If you’d rather not touch any code today, no worries; I’ve also built a plug-and-play Google Sheet with easy setup so you can track Similarweb traffic data in seconds.
Why Scrape Similarweb?
Similarweb’s free website checker is a goldmine for quick insights.
It provides estimated traffic, engagement metrics, and audience trends for any domain. Whether you’re in sales, SEO, or market research, this data can help you make smarter decisions faster.
Lead Qualification
Not all leads will be worth your time.
Similarweb lets you instantly assess a company’s web presence, helping you prioritize outreach to businesses with real traction.
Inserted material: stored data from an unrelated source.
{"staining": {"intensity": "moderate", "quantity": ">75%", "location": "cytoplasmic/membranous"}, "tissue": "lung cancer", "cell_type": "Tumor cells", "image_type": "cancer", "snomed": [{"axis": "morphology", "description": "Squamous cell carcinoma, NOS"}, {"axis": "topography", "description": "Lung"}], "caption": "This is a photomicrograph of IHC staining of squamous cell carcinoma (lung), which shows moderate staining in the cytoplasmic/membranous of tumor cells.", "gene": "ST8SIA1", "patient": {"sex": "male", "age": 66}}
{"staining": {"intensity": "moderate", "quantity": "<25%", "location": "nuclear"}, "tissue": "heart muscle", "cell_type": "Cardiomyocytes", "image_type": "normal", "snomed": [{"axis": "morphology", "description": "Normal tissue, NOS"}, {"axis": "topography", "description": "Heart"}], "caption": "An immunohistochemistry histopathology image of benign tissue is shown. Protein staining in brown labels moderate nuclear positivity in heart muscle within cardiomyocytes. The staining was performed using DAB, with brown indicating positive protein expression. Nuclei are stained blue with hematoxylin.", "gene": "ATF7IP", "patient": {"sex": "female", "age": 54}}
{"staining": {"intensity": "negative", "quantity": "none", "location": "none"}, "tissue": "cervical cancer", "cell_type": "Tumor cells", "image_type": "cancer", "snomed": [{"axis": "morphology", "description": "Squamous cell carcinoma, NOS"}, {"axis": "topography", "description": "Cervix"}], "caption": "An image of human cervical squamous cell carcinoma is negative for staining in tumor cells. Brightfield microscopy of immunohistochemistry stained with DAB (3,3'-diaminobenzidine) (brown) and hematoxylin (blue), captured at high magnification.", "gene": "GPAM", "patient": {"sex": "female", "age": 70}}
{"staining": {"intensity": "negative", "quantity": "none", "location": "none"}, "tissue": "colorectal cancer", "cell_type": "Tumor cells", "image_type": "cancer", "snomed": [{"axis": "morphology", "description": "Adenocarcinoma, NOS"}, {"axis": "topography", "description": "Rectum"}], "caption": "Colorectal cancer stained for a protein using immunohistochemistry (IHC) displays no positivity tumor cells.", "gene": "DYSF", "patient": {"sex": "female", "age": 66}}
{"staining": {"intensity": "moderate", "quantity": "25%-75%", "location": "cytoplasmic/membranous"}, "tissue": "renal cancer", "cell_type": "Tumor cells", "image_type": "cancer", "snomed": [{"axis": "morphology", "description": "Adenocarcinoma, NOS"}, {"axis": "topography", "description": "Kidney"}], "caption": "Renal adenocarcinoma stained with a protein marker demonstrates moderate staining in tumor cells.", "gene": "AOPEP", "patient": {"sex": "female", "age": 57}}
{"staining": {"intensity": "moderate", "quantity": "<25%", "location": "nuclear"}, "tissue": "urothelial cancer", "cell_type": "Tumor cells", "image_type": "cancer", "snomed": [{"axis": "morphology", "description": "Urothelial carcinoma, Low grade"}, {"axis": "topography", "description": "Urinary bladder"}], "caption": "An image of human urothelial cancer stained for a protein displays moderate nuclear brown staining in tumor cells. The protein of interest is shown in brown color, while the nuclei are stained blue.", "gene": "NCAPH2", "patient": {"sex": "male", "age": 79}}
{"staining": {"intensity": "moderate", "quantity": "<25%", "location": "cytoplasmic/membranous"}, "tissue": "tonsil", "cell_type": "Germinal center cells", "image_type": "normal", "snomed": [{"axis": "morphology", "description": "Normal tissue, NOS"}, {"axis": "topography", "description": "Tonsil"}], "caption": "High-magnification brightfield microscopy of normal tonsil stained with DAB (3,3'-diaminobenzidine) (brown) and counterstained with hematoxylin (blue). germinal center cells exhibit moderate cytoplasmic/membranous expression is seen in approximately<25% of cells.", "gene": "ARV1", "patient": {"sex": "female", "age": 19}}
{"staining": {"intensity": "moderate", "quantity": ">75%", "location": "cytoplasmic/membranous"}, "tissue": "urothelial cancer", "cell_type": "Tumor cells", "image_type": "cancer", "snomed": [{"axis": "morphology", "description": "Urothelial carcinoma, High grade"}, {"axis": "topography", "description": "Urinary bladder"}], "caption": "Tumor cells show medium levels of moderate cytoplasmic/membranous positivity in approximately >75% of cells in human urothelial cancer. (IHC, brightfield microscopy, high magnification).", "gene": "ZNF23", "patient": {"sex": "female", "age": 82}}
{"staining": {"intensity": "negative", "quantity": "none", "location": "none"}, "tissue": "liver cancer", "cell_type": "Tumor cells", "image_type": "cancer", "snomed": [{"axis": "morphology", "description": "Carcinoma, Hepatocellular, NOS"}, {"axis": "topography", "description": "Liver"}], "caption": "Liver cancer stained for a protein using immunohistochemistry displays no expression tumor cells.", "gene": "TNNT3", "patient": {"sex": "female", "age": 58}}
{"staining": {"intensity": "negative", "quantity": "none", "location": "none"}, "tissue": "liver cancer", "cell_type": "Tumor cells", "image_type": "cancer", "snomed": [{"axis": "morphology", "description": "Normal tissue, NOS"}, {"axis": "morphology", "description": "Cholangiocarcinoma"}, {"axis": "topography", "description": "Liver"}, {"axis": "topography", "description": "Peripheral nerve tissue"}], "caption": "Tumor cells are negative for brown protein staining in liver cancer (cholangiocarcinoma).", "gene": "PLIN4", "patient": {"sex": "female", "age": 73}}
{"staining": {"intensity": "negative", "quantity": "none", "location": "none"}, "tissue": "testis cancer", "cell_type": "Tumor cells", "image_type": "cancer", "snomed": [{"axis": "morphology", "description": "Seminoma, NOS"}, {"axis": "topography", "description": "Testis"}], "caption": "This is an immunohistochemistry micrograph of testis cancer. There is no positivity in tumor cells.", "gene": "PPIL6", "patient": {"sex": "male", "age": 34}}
If you’re targeting e-commerce brands, for example, knowing a store gets 50K monthly visitors versus 5 million changes your approach completely, which Similarweb can help with easily.
SEO & Competitive Research
SEO teams use Similarweb to benchmark competitors, analyze traffic sources, and uncover keyword gaps.
Checking one domain at a time is fine for quick lookups, but when you need to analyze hundreds of sites, whether for backlink research or ranking insights, the process becomes painfully slow. An automated scraper can help you analyze a huge amount of URLs with one click.
Better Market Research
A weaker use case, but growth teams use Similarweb to track industry trends, competitor moves, and market shifts.
If you’re evaluating a niche or scouting potential partners, seeing how different domains perform gives would give you the edge.
These are the most common use cases for scraping Similarweb and not the only ones, but the use case is not important if you can’t get data for tens, even hundreds of different URLs at one go.
Why Scraping Similarweb Is Difficult
Similarweb naturally limits the number of free lookups; because at the end of the day, their free tool is just a sample of the data they sell.
If you could check unlimited domains, there wouldn’t be much incentive to upgrade. 🤷🏻♂️
To enforce these limits, Similarweb tracks your headers (like your user agent and cookies). After a few successful lookups, it stops showing results and prompts you to sign up:
Temporary Workarounds Won’t Last
At first, you might think hopping onto another browser or switching to incognito mode will let you continue searching.
And for a few more lookups, it will. But before long, your IP itself will get flagged leading to a 403 Forbidden error in your browser:
Trying to bypass this with a VPN or simple proxies won’t work either.
Similarweb’s WAF is designed to detect and reject low-quality or datacenter IPs and block them. Only residential and mobile IPs can consistently get through.
So if you try to scrape Similarweb using a simple script with no user-agent rotation or proxy management, you’ll keep getting blocked.
How Scrape.do Solves This
Scrape.do automates everything needed to bypass Similarweb’s restrictions:
✅ Rotating Residential & Mobile IPs: Avoids WAF blocks by routing requests through high-quality IPs.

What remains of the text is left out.